Eriksen, il messaggio del tecnico dopo il nuovo malore: “Se fossi in lui smetterei”
Christian Eriksen continua la riabilitazione dopo il malore accusato a giugno con la Danimarca. Il tecnico del Wolfsburg Tobias Strobl commenta il possibile ritorno in campo

Christian Eriksen - Shutterstock
Il futuro di Christian Eriksen resta al centro dell'attenzione dopo il nuovo malore accusato lo scorso giugno durante l'amichevole tra Danimarca e Ucraina. L'ex centrocampista dell'Inter sta seguendo un percorso di riabilitazione in Danimarca con l'obiettivo di tornare nuovamente in campo, ma dall'ambiente del Wolfsburg arrivano parole che invitano alla prudenza.
Il tecnico della squadra tedesca, Tobias Strobl, ha infatti espresso il proprio punto di vista sulla situazione del centrocampista, sottolineando quanto sia delicata una decisione sul suo eventuale ritorno al calcio giocato.
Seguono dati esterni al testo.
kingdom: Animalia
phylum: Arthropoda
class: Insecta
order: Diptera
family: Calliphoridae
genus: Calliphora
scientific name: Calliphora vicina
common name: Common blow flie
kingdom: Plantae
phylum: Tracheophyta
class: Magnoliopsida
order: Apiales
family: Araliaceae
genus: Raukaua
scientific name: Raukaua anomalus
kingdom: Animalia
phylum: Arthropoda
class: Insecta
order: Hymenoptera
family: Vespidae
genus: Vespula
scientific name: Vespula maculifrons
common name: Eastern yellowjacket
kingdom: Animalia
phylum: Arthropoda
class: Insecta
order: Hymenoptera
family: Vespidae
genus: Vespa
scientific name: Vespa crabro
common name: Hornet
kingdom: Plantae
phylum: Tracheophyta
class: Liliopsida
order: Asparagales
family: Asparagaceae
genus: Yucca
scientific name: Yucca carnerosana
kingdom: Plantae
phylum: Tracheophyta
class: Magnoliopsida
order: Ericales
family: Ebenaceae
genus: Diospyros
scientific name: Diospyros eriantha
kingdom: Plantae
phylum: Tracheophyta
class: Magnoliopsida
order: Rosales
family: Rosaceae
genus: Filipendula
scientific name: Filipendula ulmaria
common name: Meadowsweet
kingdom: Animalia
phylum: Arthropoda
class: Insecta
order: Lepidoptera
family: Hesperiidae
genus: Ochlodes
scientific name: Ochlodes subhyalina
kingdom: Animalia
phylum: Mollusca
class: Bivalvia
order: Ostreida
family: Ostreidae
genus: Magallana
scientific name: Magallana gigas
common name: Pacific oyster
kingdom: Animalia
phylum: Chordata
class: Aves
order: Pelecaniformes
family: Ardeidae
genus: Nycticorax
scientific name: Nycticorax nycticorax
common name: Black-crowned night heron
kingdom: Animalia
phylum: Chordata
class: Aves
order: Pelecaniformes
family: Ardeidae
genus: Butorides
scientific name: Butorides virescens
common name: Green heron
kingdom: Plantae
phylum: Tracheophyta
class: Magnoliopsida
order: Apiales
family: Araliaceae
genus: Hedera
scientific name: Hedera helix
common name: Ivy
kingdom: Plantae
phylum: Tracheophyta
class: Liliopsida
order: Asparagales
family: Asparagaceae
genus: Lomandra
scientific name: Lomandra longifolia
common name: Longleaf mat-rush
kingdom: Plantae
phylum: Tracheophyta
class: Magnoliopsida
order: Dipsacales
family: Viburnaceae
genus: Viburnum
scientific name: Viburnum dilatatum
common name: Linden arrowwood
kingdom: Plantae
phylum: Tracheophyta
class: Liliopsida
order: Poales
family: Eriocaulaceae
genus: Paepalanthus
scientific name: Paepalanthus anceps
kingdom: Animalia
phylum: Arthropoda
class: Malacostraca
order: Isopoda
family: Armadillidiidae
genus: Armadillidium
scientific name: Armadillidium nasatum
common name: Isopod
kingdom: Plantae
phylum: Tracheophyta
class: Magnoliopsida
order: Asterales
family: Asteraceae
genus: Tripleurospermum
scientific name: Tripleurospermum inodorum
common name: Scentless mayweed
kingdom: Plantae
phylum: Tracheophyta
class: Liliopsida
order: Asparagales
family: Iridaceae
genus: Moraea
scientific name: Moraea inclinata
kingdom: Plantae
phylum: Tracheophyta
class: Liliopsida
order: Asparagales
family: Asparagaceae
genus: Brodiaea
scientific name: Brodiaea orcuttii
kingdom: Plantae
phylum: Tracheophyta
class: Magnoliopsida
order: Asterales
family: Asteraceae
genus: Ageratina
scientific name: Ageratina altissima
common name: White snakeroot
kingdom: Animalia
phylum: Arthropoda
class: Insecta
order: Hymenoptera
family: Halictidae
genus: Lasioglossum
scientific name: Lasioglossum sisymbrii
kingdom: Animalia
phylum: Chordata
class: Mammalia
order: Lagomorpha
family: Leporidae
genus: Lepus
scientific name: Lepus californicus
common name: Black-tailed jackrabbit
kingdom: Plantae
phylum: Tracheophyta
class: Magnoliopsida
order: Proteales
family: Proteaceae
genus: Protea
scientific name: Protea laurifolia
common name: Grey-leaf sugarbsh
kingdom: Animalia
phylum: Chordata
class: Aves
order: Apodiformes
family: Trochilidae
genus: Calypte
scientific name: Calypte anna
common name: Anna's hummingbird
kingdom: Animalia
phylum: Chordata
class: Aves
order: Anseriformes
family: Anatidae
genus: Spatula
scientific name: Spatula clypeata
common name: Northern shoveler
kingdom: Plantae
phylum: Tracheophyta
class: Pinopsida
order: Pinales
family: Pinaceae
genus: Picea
Strobl: “Se fossi in lui mi ritirerei”
Interrogato sulla possibilità che Eriksen possa decidere di interrompere la propria carriera, Strobl ha mantenuto una posizione prudente dal punto di vista professionale, distinguendola però da quella personale.
L'allenatore del Wolfsburg ha spiegato: “Io devo stare attento come allenatore a non interferire. Ma come essere umano se fossi in lui mi ritirerei”.
Parole nette, legate soprattutto alla preoccupazione per la salute del giocatore dopo il secondo episodio accusato in campo.
Eriksen vuole tornare in campo
Nonostante le difficoltà affrontate negli ultimi anni, Eriksen continua a lavorare per tornare a fare ciò che ama, seguendo attualmente un percorso di riabilitazione in Danimarca.
Il malore di giugno, arrivato durante la sfida amichevole contro l'Ucraina, ha nuovamente acceso i riflettori sulle condizioni del centrocampista. La volontà del giocatore resta quella di recuperare e provare a tornare protagonista sul campo, mentre ogni valutazione sul suo futuro dovrà tenere conto della delicata situazione personale e sportiva.
Il Wolfsburg, intanto, attende l'evoluzione del percorso di Eriksen e le successive valutazioni prima di poter comprendere se e quando il centrocampista potrà tornare a disposizione.